_PROBLEM TO WORK ON_: From the listing below, gather every line that contains the string "photo".

_DATA TO EXAMINE_:

________________________________________

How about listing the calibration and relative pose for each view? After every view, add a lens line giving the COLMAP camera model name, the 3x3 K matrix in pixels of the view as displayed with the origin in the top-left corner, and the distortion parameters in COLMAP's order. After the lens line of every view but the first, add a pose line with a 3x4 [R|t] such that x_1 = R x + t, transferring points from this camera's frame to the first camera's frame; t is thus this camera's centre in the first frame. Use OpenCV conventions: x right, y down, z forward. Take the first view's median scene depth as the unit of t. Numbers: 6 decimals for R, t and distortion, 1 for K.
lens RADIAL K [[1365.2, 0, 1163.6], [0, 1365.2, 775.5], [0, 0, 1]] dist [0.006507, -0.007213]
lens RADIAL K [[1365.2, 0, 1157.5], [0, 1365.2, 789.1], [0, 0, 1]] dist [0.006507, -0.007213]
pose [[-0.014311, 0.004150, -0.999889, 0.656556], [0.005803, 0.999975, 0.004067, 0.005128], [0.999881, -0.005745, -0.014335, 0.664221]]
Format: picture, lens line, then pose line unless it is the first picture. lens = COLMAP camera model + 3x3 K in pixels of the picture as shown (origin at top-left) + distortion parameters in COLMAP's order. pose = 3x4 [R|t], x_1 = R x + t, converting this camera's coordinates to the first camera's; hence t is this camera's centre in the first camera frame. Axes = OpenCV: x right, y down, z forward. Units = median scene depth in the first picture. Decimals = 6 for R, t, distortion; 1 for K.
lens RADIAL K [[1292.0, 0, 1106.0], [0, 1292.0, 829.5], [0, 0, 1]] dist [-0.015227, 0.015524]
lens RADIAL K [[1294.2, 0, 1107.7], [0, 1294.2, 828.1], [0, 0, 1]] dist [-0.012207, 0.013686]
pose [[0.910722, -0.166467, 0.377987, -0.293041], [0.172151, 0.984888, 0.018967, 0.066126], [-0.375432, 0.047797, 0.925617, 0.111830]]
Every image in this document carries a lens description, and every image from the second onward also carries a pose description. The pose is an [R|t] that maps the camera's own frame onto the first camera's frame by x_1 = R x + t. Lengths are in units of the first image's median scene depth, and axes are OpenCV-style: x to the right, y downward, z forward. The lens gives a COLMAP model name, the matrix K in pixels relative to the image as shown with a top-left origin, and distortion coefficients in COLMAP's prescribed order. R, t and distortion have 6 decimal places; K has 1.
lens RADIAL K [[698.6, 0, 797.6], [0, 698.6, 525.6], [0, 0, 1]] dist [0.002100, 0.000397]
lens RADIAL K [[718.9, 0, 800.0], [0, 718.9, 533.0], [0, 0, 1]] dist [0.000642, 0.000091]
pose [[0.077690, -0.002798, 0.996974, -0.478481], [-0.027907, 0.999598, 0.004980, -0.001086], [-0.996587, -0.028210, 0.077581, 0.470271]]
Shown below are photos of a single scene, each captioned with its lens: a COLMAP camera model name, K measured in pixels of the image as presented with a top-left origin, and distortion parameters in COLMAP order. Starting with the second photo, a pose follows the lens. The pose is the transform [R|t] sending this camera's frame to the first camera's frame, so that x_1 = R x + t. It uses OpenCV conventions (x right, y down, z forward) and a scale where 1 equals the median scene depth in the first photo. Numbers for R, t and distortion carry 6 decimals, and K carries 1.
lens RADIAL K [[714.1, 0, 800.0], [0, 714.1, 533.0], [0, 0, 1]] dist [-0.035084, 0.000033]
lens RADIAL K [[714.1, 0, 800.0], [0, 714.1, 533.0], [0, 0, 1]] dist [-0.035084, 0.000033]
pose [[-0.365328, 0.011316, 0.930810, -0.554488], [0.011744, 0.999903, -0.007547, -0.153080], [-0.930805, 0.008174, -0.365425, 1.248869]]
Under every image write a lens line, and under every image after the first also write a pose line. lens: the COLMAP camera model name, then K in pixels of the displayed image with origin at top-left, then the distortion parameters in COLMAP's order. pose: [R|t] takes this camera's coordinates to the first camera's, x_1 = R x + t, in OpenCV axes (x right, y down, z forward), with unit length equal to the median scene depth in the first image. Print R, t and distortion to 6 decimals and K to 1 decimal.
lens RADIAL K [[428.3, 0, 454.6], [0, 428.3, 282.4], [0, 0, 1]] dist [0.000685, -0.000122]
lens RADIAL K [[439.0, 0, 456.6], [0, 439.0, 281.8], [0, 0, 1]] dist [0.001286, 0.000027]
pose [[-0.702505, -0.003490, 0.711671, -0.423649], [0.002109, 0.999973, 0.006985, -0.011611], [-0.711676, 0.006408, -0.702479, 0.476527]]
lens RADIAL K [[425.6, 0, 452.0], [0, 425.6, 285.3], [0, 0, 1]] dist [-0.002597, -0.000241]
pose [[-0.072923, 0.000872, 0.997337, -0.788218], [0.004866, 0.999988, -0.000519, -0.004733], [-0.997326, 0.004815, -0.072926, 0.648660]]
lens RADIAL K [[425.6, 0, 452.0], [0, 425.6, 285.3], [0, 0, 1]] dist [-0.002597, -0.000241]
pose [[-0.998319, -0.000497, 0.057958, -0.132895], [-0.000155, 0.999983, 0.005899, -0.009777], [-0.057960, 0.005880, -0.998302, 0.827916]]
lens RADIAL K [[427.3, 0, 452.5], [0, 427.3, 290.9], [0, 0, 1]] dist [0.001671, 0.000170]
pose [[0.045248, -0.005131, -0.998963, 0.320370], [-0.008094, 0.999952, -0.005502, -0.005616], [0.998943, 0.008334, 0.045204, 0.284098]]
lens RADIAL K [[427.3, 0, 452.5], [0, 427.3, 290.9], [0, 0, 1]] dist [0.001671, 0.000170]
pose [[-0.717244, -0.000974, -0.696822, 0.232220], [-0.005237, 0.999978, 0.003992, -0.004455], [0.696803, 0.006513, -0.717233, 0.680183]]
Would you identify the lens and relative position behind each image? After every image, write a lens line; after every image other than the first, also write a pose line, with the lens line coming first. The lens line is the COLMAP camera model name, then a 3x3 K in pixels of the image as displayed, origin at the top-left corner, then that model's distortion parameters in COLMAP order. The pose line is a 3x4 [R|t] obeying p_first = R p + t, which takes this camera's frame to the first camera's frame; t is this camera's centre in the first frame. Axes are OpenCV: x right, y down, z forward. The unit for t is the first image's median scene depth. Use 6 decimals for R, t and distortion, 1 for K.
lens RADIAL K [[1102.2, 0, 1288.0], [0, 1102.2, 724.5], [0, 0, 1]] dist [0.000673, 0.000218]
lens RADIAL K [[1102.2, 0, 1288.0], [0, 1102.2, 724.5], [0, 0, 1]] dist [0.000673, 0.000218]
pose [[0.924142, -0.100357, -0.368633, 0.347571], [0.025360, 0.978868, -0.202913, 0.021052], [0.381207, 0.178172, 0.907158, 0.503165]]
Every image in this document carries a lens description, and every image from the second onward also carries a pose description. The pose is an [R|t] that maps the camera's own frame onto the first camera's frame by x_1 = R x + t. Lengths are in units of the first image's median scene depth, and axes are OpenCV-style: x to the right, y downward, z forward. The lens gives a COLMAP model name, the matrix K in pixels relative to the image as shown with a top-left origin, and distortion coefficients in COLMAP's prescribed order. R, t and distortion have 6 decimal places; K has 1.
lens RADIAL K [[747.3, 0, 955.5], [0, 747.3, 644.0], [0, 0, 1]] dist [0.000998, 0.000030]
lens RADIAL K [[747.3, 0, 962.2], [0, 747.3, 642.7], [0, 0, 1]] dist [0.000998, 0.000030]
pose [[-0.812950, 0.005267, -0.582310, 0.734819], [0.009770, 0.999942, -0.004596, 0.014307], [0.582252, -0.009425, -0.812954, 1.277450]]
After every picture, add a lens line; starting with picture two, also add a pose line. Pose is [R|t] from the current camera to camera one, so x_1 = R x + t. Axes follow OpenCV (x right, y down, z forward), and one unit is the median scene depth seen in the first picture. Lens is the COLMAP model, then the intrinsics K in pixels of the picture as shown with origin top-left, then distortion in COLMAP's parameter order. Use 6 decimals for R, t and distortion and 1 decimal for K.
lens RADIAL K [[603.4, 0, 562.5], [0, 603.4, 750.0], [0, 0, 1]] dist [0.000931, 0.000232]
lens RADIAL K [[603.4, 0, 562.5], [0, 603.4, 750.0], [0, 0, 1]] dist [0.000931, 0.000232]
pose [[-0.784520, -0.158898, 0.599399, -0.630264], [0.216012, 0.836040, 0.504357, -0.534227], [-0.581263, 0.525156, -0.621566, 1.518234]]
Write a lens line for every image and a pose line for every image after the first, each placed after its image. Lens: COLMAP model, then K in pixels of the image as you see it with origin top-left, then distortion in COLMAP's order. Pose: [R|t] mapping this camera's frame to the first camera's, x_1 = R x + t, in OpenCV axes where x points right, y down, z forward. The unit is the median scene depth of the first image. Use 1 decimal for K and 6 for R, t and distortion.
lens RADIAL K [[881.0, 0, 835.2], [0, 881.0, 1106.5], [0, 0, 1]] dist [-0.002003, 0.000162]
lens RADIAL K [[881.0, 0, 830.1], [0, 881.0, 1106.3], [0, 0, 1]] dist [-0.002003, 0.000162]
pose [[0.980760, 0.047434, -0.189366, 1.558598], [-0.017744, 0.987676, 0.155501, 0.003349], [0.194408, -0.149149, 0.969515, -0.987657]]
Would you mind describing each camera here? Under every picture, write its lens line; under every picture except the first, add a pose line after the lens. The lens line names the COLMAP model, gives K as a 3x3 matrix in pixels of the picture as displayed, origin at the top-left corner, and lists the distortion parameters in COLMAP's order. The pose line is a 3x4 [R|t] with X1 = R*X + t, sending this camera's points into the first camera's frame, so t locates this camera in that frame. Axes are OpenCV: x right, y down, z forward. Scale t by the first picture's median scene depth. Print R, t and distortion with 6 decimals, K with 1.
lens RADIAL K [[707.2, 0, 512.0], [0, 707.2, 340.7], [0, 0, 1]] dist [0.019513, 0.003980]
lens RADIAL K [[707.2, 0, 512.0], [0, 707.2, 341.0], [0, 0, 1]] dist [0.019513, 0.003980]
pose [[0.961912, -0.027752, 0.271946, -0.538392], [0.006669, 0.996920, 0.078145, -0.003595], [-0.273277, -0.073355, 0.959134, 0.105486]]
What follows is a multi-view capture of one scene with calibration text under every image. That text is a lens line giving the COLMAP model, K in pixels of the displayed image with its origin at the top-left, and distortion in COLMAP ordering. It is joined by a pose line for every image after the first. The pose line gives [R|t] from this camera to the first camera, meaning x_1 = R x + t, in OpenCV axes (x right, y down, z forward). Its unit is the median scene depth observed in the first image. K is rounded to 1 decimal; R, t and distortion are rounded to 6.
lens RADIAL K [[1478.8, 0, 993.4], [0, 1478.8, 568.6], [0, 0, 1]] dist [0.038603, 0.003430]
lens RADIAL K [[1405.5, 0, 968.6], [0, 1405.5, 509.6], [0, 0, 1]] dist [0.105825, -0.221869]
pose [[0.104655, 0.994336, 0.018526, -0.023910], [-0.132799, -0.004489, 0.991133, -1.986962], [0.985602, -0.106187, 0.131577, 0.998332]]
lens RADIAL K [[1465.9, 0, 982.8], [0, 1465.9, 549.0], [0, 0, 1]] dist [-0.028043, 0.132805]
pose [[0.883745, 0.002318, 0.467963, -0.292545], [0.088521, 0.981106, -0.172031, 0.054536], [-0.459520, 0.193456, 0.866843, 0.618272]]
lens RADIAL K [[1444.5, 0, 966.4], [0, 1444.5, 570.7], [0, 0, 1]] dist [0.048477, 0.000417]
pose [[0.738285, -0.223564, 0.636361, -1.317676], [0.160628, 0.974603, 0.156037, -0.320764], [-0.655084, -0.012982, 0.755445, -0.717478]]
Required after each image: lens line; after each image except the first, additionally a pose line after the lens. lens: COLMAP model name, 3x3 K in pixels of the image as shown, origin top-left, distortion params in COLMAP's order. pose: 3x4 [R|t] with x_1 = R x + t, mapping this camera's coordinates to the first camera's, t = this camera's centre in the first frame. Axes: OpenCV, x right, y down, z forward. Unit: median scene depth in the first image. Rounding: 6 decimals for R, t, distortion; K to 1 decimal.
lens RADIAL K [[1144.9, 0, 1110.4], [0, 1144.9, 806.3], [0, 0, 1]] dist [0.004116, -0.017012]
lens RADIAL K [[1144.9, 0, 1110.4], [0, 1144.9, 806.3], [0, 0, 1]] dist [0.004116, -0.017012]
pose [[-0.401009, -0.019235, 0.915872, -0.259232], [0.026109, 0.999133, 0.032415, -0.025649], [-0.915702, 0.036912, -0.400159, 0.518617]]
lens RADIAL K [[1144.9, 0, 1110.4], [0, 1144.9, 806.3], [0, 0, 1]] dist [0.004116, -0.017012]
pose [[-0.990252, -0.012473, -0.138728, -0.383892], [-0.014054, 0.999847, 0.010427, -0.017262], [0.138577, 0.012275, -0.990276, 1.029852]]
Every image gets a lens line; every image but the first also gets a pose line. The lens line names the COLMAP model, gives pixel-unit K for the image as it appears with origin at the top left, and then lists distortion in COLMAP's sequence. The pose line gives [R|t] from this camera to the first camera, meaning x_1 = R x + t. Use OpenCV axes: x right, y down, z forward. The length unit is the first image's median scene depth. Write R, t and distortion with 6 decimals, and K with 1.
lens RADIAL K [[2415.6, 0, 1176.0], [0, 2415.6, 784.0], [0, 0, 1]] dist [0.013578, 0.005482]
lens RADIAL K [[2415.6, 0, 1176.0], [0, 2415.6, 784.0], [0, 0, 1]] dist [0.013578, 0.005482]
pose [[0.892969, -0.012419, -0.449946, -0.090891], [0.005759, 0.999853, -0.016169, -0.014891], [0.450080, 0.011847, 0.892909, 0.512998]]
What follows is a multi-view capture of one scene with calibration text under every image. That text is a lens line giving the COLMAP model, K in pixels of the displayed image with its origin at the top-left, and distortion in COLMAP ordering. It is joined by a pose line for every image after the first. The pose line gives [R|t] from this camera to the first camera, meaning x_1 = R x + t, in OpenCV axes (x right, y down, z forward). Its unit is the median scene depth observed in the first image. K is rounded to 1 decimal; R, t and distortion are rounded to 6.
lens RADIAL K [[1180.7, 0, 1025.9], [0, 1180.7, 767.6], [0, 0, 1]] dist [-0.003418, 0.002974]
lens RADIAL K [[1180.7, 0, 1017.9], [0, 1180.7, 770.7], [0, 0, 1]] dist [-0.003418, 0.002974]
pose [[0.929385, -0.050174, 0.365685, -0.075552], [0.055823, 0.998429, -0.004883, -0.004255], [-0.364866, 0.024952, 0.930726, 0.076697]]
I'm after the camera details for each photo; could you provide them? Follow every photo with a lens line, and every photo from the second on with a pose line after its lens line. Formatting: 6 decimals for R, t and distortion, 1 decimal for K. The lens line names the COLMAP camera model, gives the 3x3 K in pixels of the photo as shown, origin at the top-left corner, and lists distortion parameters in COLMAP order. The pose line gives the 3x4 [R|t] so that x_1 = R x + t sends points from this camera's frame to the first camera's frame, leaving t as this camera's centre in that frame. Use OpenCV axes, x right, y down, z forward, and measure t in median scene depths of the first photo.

________________________________________

_RESPONSE AREA_:
Shown below are photos of a single scene, each captioned with its lens: a COLMAP camera model name, K measured in pixels of the image as presented with a top-left origin, and distortion parameters in COLMAP order. Starting with the second photo, a pose follows the lens. The pose is the transform [R|t] sending this camera's frame to the first camera's frame, so that x_1 = R x + t. It uses OpenCV conventions (x right, y down, z forward) and a scale where 1 equals the median scene depth in the first photo. Numbers for R, t and distortion carry 6 decimals, and K carries 1.
I'm after the camera details for each photo; could you provide them? Follow every photo with a lens line, and every photo from the second on with a pose line after its lens line. Formatting: 6 decimals for R, t and distortion, 1 decimal for K. The lens line names the COLMAP camera model, gives the 3x3 K in pixels of the photo as shown, origin at the top-left corner, and lists distortion parameters in COLMAP order. The pose line gives the 3x4 [R|t] so that x_1 = R x + t sends points from this camera's frame to the first camera's frame, leaving t as this camera's centre in that frame. Use OpenCV axes, x right, y down, z forward, and measure t in median scene depths of the first photo.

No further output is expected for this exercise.